## [Data for this task]
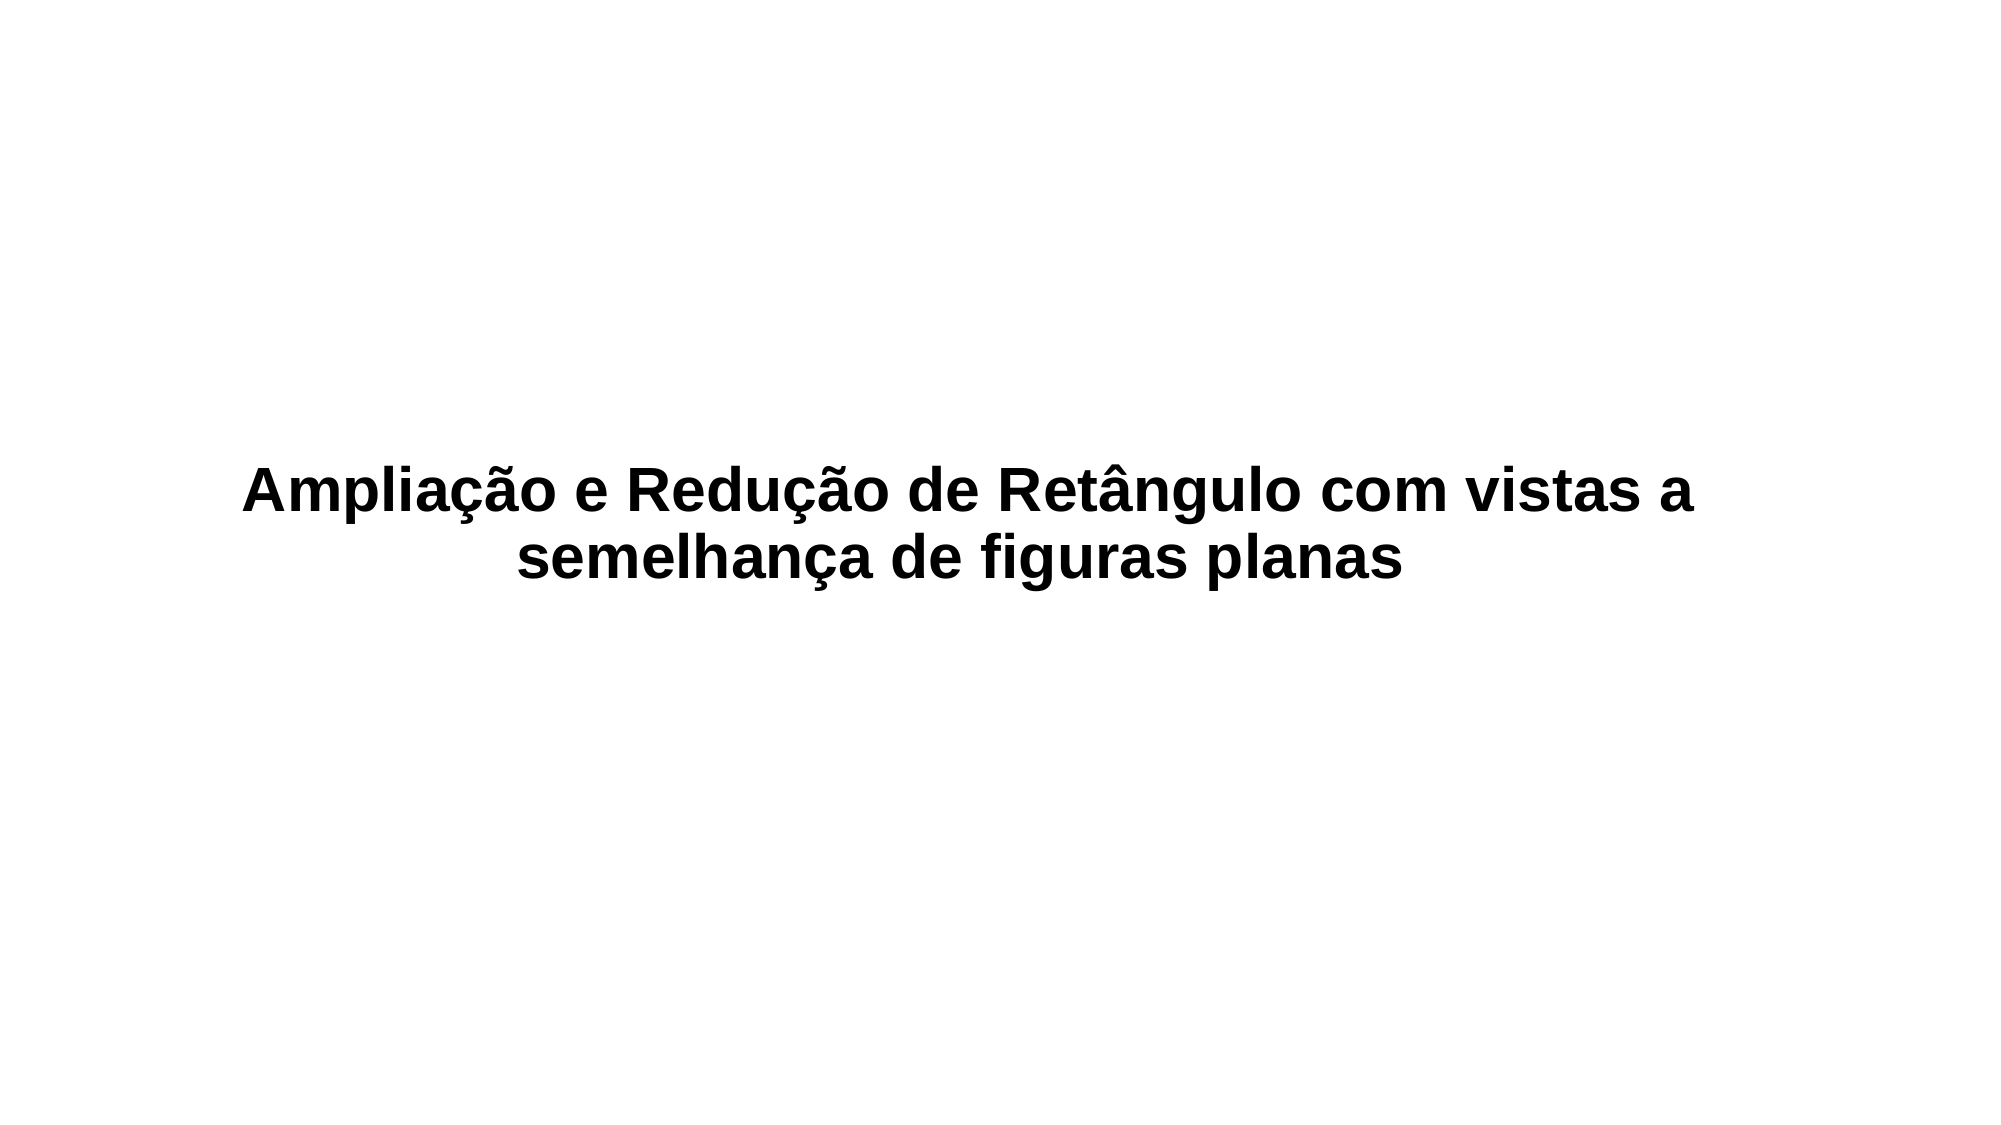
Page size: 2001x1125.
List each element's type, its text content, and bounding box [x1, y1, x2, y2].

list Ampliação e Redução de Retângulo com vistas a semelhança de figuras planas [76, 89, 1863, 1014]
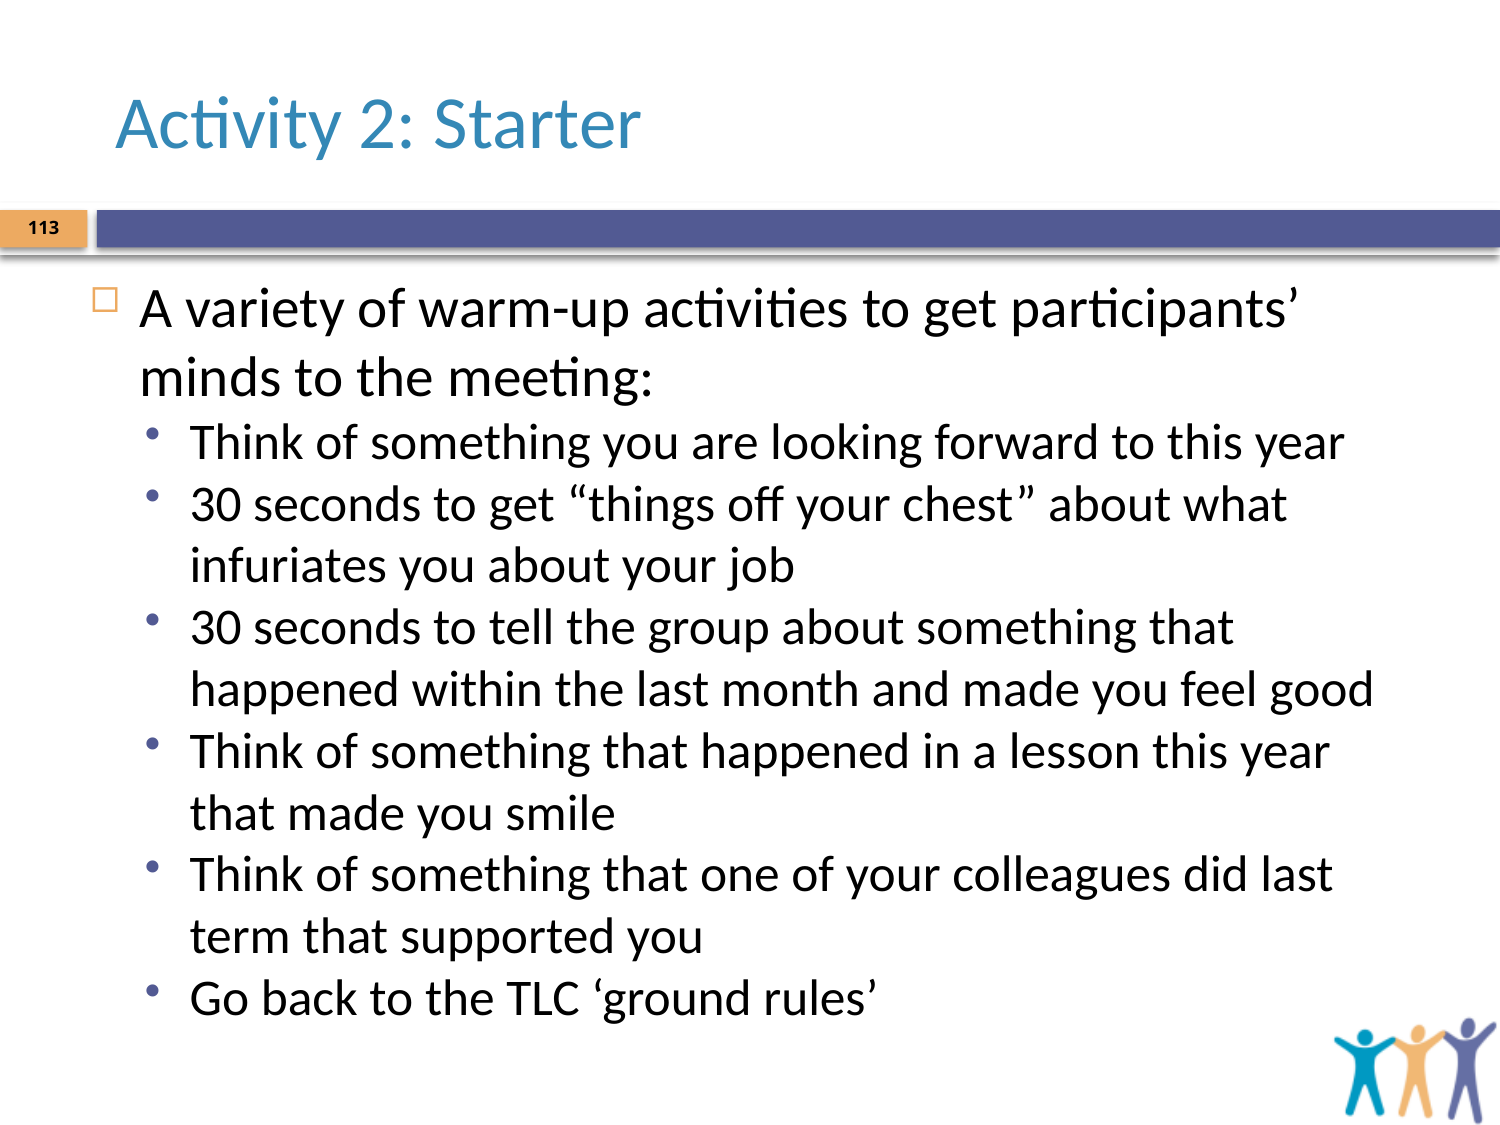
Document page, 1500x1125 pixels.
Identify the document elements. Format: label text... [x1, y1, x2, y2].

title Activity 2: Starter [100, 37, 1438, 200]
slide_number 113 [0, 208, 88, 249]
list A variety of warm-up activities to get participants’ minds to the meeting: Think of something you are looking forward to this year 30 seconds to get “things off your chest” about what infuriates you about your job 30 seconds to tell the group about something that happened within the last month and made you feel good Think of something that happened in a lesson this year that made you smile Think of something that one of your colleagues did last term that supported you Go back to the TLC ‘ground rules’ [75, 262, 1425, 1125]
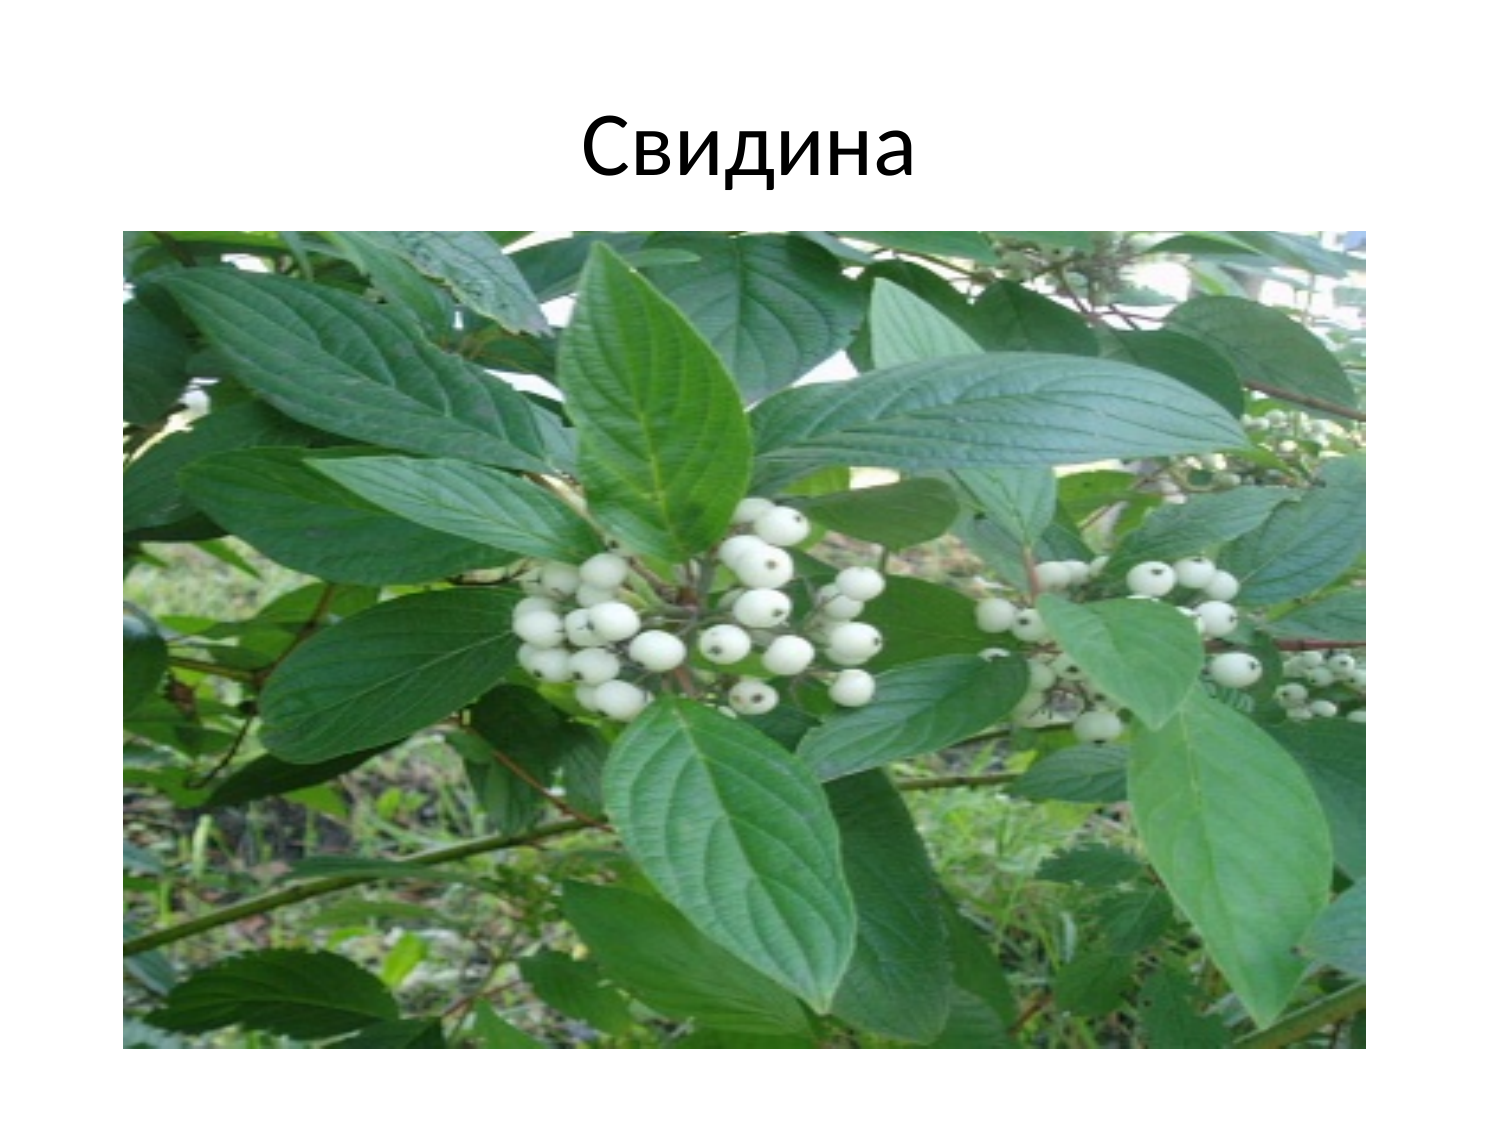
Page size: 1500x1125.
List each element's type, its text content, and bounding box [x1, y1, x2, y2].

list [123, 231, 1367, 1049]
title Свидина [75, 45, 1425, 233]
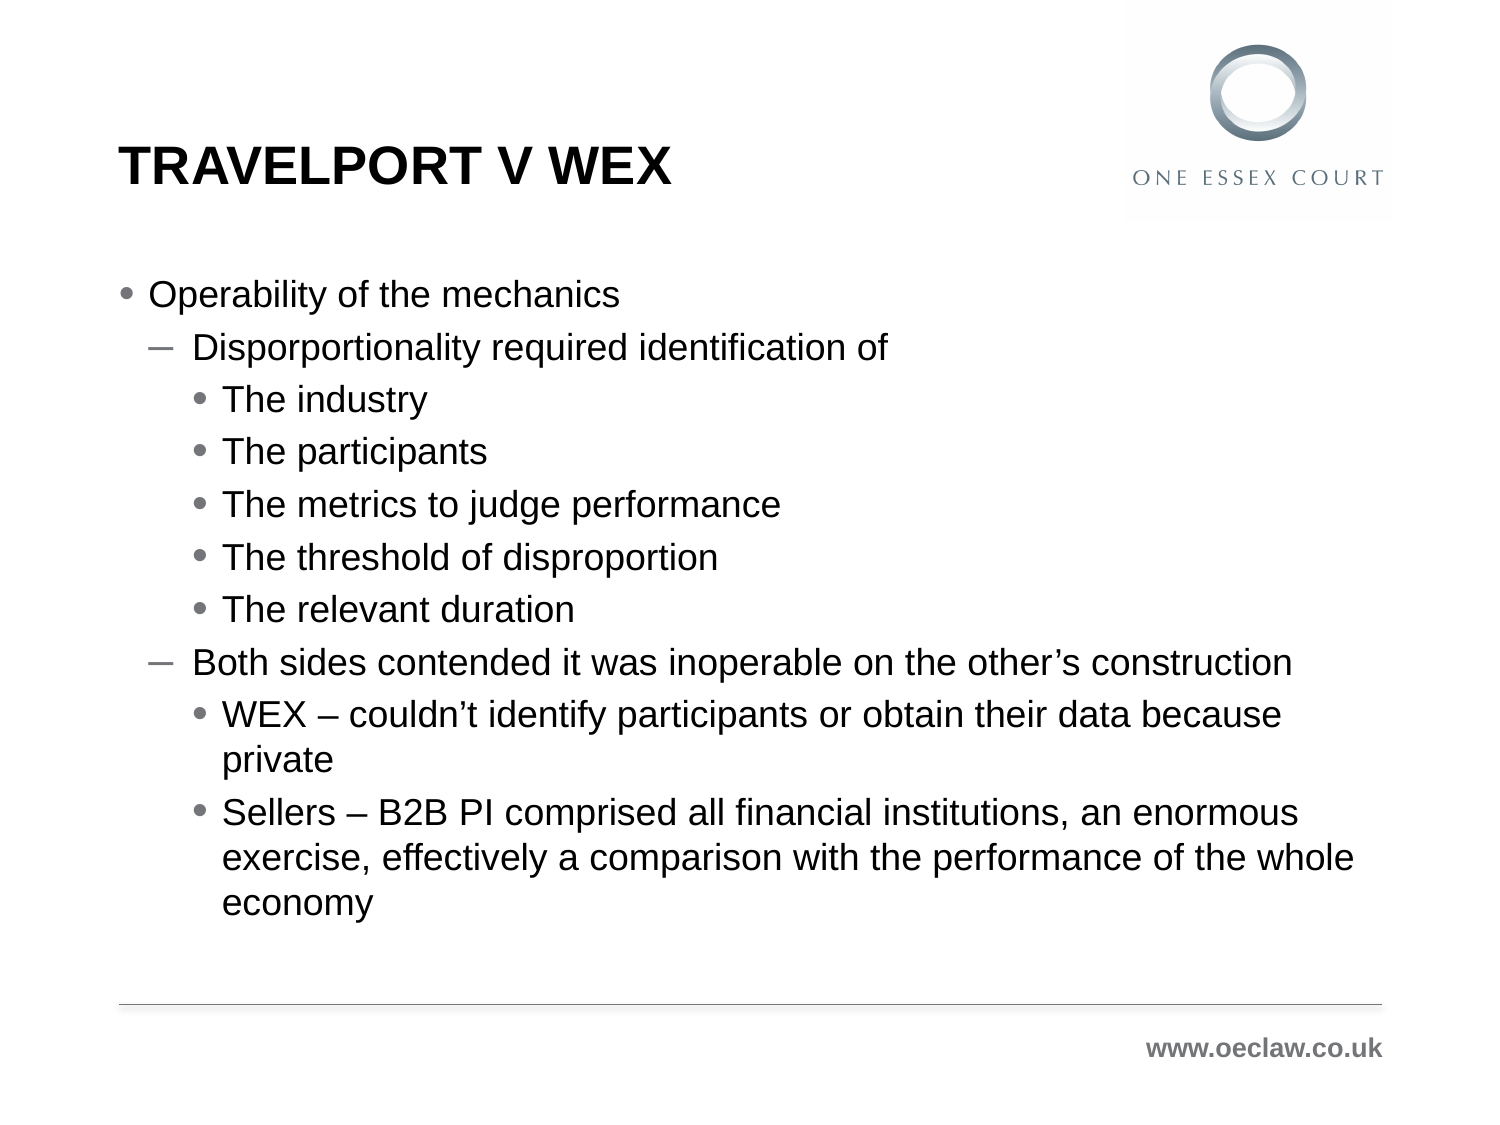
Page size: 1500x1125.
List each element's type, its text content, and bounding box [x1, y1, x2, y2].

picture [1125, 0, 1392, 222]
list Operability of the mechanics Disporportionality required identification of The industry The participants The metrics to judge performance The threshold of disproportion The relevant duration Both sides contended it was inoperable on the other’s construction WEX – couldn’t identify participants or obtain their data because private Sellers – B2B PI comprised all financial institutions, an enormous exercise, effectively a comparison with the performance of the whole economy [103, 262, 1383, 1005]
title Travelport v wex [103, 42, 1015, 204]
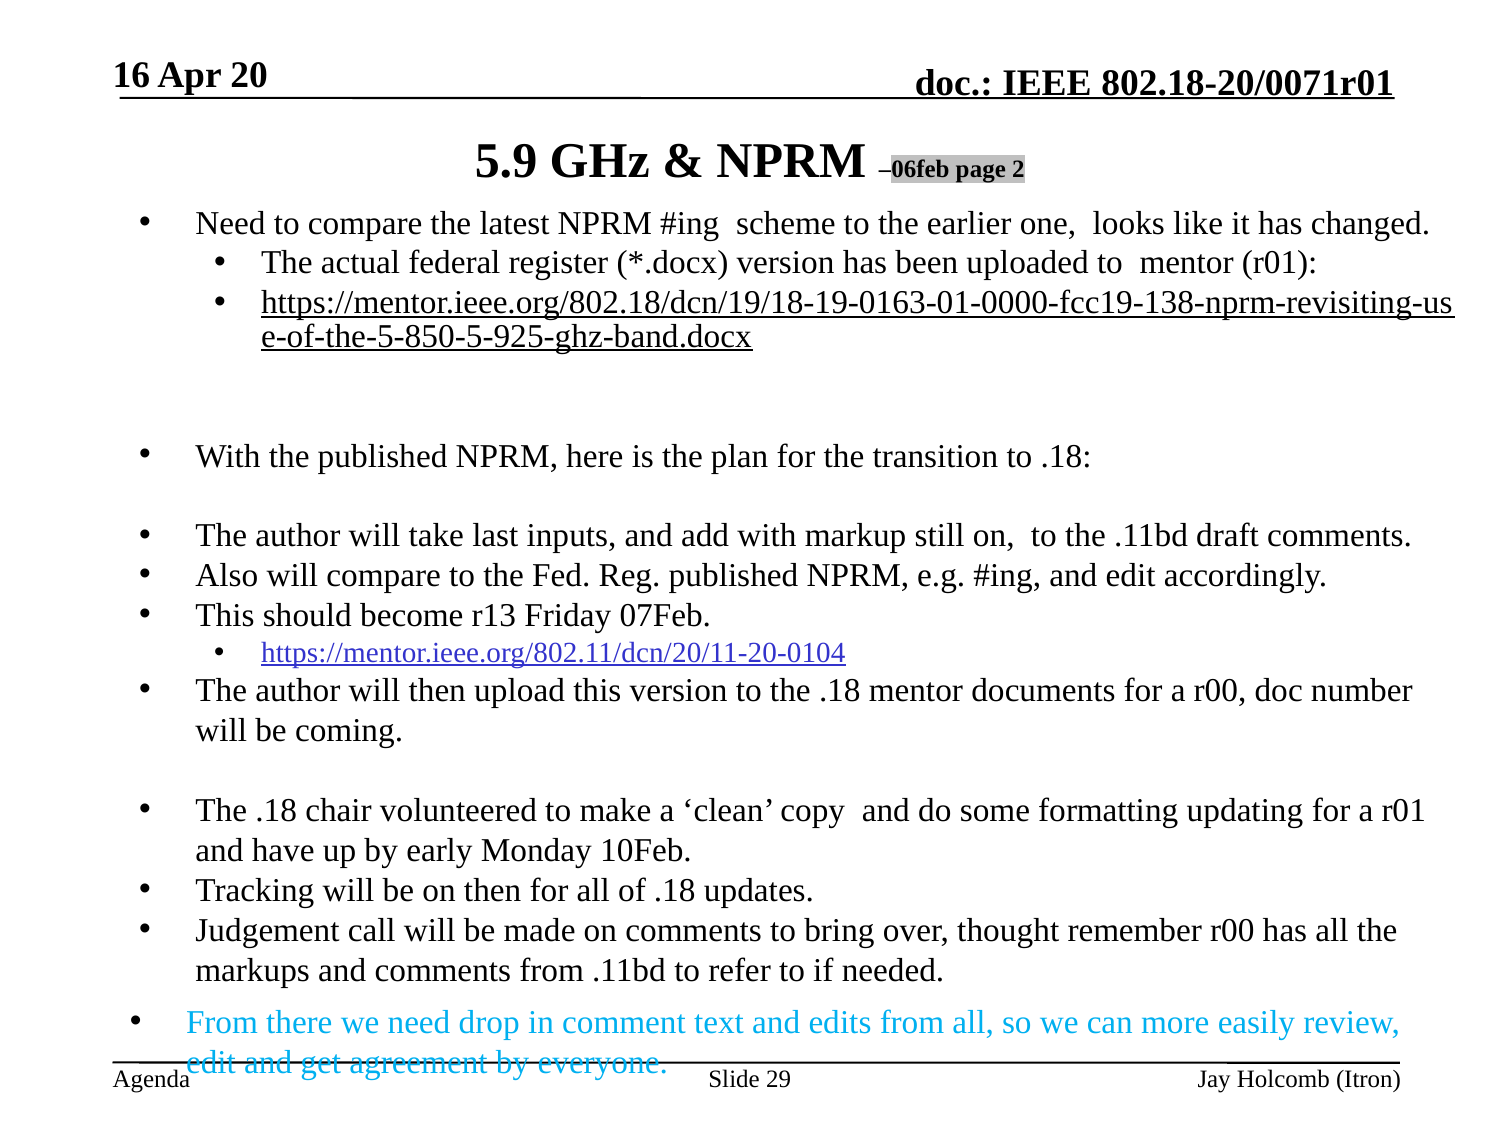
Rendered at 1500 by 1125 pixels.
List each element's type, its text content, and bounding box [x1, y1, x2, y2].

## [Your assignment]
Word for word, give again the lines from the first entry to the line with "Document page, 1500x1125 pixels.", inclusive. Exclude the pictures.

## [Task result]
Page size: 2001x1125.
List each element's type, its text content, and bounding box [x1, y1, x2, y2].

list Ampliação e Redução de Retângulo com vistas a semelhança de figuras planas [76, 89, 1863, 1014]
Document page, 1500x1125 pixels.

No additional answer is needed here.